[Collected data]
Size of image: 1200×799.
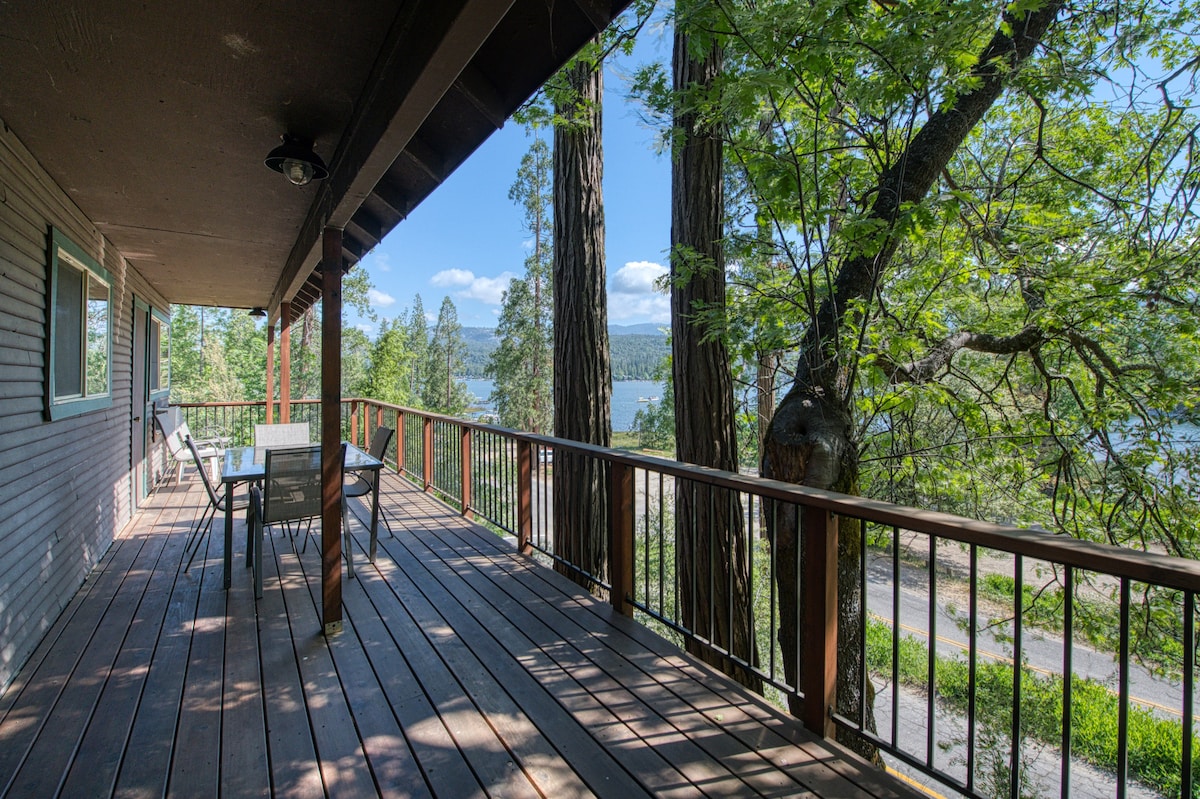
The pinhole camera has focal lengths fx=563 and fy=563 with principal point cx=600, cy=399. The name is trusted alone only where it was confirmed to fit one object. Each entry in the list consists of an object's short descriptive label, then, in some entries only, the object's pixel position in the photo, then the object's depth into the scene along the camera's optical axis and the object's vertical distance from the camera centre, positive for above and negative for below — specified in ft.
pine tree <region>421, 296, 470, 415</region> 110.52 +5.19
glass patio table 11.33 -1.72
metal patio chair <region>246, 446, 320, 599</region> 10.84 -1.95
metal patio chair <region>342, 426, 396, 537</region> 14.19 -1.55
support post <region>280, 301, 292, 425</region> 22.72 +1.13
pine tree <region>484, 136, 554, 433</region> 70.69 +8.91
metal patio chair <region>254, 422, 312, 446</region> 17.24 -1.36
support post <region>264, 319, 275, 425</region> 26.99 +1.08
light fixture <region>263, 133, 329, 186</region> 8.28 +3.44
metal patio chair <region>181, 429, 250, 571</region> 11.80 -2.20
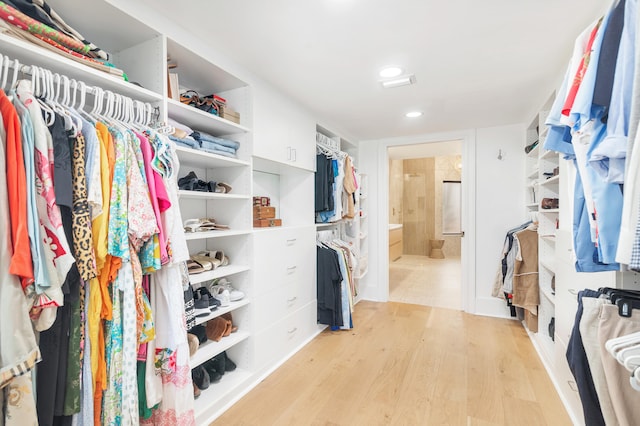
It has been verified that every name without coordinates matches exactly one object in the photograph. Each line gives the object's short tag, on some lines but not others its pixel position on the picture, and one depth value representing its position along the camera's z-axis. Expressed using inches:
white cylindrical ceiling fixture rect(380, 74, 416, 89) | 83.8
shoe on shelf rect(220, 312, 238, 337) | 80.3
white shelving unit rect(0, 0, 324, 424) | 56.4
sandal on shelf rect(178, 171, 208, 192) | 75.0
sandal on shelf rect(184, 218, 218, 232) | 71.2
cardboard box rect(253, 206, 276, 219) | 94.7
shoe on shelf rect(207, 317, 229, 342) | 77.8
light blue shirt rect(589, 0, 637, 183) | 30.8
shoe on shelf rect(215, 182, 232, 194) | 80.8
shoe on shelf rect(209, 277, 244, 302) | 79.3
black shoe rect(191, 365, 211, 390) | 73.5
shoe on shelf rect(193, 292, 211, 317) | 69.7
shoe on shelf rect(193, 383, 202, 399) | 70.5
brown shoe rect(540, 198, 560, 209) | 97.7
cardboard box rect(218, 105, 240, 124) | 76.9
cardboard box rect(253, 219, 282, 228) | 94.3
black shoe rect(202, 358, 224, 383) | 78.0
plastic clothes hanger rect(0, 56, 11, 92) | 39.0
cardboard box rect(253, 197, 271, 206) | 97.3
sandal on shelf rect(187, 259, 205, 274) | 70.1
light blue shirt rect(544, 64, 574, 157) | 42.8
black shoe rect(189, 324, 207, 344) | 75.2
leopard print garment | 41.9
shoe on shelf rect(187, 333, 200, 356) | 66.9
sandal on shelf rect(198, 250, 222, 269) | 76.7
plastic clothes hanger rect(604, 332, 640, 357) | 32.6
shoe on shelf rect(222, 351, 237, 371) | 83.0
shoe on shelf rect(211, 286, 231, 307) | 77.0
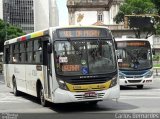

Exercise aim — Determine how many lines above hold the word "Each", then give only that number.

Exercise solution — 2